■ **作業の指示**
すべてのエントリで「collector number」を「collection number」に置き換え、それ以外は変えずに各行を書き直すこと。

■ **作業用データ**
"""

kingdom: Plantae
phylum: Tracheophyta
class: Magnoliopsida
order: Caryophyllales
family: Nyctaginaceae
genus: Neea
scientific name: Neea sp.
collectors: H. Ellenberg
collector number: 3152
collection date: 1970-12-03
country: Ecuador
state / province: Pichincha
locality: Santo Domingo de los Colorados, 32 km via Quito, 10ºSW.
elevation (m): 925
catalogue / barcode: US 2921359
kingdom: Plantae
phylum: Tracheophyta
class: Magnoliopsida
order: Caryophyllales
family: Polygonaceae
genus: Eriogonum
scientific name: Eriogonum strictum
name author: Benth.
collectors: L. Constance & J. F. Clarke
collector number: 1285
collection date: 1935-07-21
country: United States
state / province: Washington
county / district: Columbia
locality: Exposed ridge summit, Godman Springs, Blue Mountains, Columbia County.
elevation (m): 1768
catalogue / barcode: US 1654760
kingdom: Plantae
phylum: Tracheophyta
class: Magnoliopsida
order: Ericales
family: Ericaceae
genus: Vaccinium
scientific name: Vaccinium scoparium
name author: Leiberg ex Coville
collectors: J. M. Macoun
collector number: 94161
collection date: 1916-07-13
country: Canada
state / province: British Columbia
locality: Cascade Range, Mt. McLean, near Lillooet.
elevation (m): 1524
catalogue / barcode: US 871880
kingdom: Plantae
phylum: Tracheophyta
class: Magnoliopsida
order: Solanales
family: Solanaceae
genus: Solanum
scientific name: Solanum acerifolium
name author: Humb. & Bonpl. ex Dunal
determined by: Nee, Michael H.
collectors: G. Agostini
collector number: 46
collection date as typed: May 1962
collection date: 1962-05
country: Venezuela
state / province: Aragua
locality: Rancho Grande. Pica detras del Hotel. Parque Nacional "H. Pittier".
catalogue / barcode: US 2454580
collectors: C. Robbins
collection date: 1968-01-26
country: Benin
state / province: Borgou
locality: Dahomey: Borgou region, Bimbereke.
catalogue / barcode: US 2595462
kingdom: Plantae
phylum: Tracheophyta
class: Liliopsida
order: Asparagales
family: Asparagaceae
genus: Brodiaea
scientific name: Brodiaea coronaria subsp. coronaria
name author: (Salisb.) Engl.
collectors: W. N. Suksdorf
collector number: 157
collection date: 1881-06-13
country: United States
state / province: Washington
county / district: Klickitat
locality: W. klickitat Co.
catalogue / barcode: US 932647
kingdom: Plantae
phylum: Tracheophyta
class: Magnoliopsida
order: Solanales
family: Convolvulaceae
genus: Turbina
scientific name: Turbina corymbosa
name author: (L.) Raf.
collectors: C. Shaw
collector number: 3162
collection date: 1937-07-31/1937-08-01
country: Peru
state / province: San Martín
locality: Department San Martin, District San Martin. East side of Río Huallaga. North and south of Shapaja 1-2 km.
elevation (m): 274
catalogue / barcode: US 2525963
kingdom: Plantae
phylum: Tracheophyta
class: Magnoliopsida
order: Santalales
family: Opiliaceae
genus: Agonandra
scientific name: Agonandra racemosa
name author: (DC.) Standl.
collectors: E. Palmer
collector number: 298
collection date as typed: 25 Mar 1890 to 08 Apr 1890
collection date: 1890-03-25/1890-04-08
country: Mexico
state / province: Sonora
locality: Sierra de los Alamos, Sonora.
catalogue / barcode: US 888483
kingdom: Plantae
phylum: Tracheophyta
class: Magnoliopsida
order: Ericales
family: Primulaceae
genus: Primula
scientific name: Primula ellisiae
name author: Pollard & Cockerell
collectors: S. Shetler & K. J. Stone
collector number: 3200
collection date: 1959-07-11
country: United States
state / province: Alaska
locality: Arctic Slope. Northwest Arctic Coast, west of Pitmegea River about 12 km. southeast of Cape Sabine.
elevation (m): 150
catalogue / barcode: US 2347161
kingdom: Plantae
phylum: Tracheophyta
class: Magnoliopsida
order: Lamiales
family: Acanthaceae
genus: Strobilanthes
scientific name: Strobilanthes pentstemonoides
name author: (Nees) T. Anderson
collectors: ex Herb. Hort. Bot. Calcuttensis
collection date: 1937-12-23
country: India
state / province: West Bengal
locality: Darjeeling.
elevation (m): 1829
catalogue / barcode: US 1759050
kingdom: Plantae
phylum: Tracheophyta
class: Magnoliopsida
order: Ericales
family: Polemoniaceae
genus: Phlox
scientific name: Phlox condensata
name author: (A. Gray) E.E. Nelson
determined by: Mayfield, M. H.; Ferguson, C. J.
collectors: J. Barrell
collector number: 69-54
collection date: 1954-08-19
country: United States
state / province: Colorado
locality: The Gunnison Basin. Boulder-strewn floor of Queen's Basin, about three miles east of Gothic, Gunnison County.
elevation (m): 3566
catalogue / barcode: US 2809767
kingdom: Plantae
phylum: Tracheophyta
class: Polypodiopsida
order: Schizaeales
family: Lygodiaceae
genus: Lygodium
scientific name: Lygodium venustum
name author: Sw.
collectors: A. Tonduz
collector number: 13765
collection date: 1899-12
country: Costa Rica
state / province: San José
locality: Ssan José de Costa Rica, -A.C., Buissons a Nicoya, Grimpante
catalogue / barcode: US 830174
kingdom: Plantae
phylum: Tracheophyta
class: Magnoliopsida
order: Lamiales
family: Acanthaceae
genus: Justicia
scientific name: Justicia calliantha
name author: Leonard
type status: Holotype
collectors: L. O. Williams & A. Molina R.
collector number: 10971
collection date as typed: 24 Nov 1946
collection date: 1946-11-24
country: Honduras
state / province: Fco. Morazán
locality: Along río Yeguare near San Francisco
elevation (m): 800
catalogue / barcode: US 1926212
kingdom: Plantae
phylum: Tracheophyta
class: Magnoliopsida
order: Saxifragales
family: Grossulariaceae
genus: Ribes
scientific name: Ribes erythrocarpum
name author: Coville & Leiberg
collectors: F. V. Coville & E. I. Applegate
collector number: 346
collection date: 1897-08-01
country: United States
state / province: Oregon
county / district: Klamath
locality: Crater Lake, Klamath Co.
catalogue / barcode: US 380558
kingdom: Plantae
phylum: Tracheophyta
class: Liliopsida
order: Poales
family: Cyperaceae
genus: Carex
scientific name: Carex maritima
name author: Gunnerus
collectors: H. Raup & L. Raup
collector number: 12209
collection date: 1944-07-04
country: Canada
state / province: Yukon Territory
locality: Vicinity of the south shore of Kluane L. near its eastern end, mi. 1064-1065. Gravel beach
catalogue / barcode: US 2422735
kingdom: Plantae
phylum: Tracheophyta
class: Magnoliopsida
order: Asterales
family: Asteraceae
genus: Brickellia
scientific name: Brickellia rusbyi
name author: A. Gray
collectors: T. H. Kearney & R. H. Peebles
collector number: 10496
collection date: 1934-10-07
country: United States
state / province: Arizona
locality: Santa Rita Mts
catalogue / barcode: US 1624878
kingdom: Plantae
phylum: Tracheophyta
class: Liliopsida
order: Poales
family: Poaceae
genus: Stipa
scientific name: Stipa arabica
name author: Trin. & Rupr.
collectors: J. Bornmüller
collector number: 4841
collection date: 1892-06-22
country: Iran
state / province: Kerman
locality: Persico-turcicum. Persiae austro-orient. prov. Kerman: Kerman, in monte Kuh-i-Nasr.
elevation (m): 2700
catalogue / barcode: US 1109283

"""

■ **完成した作業**
kingdom: Plantae
phylum: Tracheophyta
class: Magnoliopsida
order: Caryophyllales
family: Nyctaginaceae
genus: Neea
scientific name: Neea sp.
collectors: H. Ellenberg
collection number: 3152
collection date: 1970-12-03
country: Ecuador
state / province: Pichincha
locality: Santo Domingo de los Colorados, 32 km via Quito, 10ºSW.
elevation (m): 925
catalogue / barcode: US 2921359
kingdom: Plantae
phylum: Tracheophyta
class: Magnoliopsida
order: Caryophyllales
family: Polygonaceae
genus: Eriogonum
scientific name: Eriogonum strictum
name author: Benth.
collectors: L. Constance & J. F. Clarke
collection number: 1285
collection date: 1935-07-21
country: United States
state / province: Washington
county / district: Columbia
locality: Exposed ridge summit, Godman Springs, Blue Mountains, Columbia County.
elevation (m): 1768
catalogue / barcode: US 1654760
kingdom: Plantae
phylum: Tracheophyta
class: Magnoliopsida
order: Ericales
family: Ericaceae
genus: Vaccinium
scientific name: Vaccinium scoparium
name author: Leiberg ex Coville
collectors: J. M. Macoun
collection number: 94161
collection date: 1916-07-13
country: Canada
state / province: British Columbia
locality: Cascade Range, Mt. McLean, near Lillooet.
elevation (m): 1524
catalogue / barcode: US 871880
kingdom: Plantae
phylum: Tracheophyta
class: Magnoliopsida
order: Solanales
family: Solanaceae
genus: Solanum
scientific name: Solanum acerifolium
name author: Humb. & Bonpl. ex Dunal
determined by: Nee, Michael H.
collectors: G. Agostini
collection number: 46
collection date as typed: May 1962
collection date: 1962-05
country: Venezuela
state / province: Aragua
locality: Rancho Grande. Pica detras del Hotel. Parque Nacional "H. Pittier".
catalogue / barcode: US 2454580
collectors: C. Robbins
collection date: 1968-01-26
country: Benin
state / province: Borgou
locality: Dahomey: Borgou region, Bimbereke.
catalogue / barcode: US 2595462
kingdom: Plantae
phylum: Tracheophyta
class: Liliopsida
order: Asparagales
family: Asparagaceae
genus: Brodiaea
scientific name: Brodiaea coronaria subsp. coronaria
name author: (Salisb.) Engl.
collectors: W. N. Suksdorf
collection number: 157
collection date: 1881-06-13
country: United States
state / province: Washington
county / district: Klickitat
locality: W. klickitat Co.
catalogue / barcode: US 932647
kingdom: Plantae
phylum: Tracheophyta
class: Magnoliopsida
order: Solanales
family: Convolvulaceae
genus: Turbina
scientific name: Turbina corymbosa
name author: (L.) Raf.
collectors: C. Shaw
collection number: 3162
collection date: 1937-07-31/1937-08-01
country: Peru
state / province: San Martín
locality: Department San Martin, District San Martin. East side of Río Huallaga. North and south of Shapaja 1-2 km.
elevation (m): 274
catalogue / barcode: US 2525963
kingdom: Plantae
phylum: Tracheophyta
class: Magnoliopsida
order: Santalales
family: Opiliaceae
genus: Agonandra
scientific name: Agonandra racemosa
name author: (DC.) Standl.
collectors: E. Palmer
collection number: 298
collection date as typed: 25 Mar 1890 to 08 Apr 1890
collection date: 1890-03-25/1890-04-08
country: Mexico
state / province: Sonora
locality: Sierra de los Alamos, Sonora.
catalogue / barcode: US 888483
kingdom: Plantae
phylum: Tracheophyta
class: Magnoliopsida
order: Ericales
family: Primulaceae
genus: Primula
scientific name: Primula ellisiae
name author: Pollard & Cockerell
collectors: S. Shetler & K. J. Stone
collection number: 3200
collection date: 1959-07-11
country: United States
state / province: Alaska
locality: Arctic Slope. Northwest Arctic Coast, west of Pitmegea River about 12 km. southeast of Cape Sabine.
elevation (m): 150
catalogue / barcode: US 2347161
kingdom: Plantae
phylum: Tracheophyta
class: Magnoliopsida
order: Lamiales
family: Acanthaceae
genus: Strobilanthes
scientific name: Strobilanthes pentstemonoides
name author: (Nees) T. Anderson
collectors: ex Herb. Hort. Bot. Calcuttensis
collection date: 1937-12-23
country: India
state / province: West Bengal
locality: Darjeeling.
elevation (m): 1829
catalogue / barcode: US 1759050
kingdom: Plantae
phylum: Tracheophyta
class: Magnoliopsida
order: Ericales
family: Polemoniaceae
genus: Phlox
scientific name: Phlox condensata
name author: (A. Gray) E.E. Nelson
determined by: Mayfield, M. H.; Ferguson, C. J.
collectors: J. Barrell
collection number: 69-54
collection date: 1954-08-19
country: United States
state / province: Colorado
locality: The Gunnison Basin. Boulder-strewn floor of Queen's Basin, about three miles east of Gothic, Gunnison County.
elevation (m): 3566
catalogue / barcode: US 2809767
kingdom: Plantae
phylum: Tracheophyta
class: Polypodiopsida
order: Schizaeales
family: Lygodiaceae
genus: Lygodium
scientific name: Lygodium venustum
name author: Sw.
collectors: A. Tonduz
collection number: 13765
collection date: 1899-12
country: Costa Rica
state / province: San José
locality: Ssan José de Costa Rica, -A.C., Buissons a Nicoya, Grimpante
catalogue / barcode: US 830174
kingdom: Plantae
phylum: Tracheophyta
class: Magnoliopsida
order: Lamiales
family: Acanthaceae
genus: Justicia
scientific name: Justicia calliantha
name author: Leonard
type status: Holotype
collectors: L. O. Williams & A. Molina R.
collection number: 10971
collection date as typed: 24 Nov 1946
collection date: 1946-11-24
country: Honduras
state / province: Fco. Morazán
locality: Along río Yeguare near San Francisco
elevation (m): 800
catalogue / barcode: US 1926212
kingdom: Plantae
phylum: Tracheophyta
class: Magnoliopsida
order: Saxifragales
family: Grossulariaceae
genus: Ribes
scientific name: Ribes erythrocarpum
name author: Coville & Leiberg
collectors: F. V. Coville & E. I. Applegate
collection number: 346
collection date: 1897-08-01
country: United States
state / province: Oregon
county / district: Klamath
locality: Crater Lake, Klamath Co.
catalogue / barcode: US 380558
kingdom: Plantae
phylum: Tracheophyta
class: Liliopsida
order: Poales
family: Cyperaceae
genus: Carex
scientific name: Carex maritima
name author: Gunnerus
collectors: H. Raup & L. Raup
collection number: 12209
collection date: 1944-07-04
country: Canada
state / province: Yukon Territory
locality: Vicinity of the south shore of Kluane L. near its eastern end, mi. 1064-1065. Gravel beach
catalogue / barcode: US 2422735
kingdom: Plantae
phylum: Tracheophyta
class: Magnoliopsida
order: Asterales
family: Asteraceae
genus: Brickellia
scientific name: Brickellia rusbyi
name author: A. Gray
collectors: T. H. Kearney & R. H. Peebles
collection number: 10496
collection date: 1934-10-07
country: United States
state / province: Arizona
locality: Santa Rita Mts
catalogue / barcode: US 1624878
kingdom: Plantae
phylum: Tracheophyta
class: Liliopsida
order: Poales
family: Poaceae
genus: Stipa
scientific name: Stipa arabica
name author: Trin. & Rupr.
collectors: J. Bornmüller
collection number: 4841
collection date: 1892-06-22
country: Iran
state / province: Kerman
locality: Persico-turcicum. Persiae austro-orient. prov. Kerman: Kerman, in monte Kuh-i-Nasr.
elevation (m): 2700
catalogue / barcode: US 1109283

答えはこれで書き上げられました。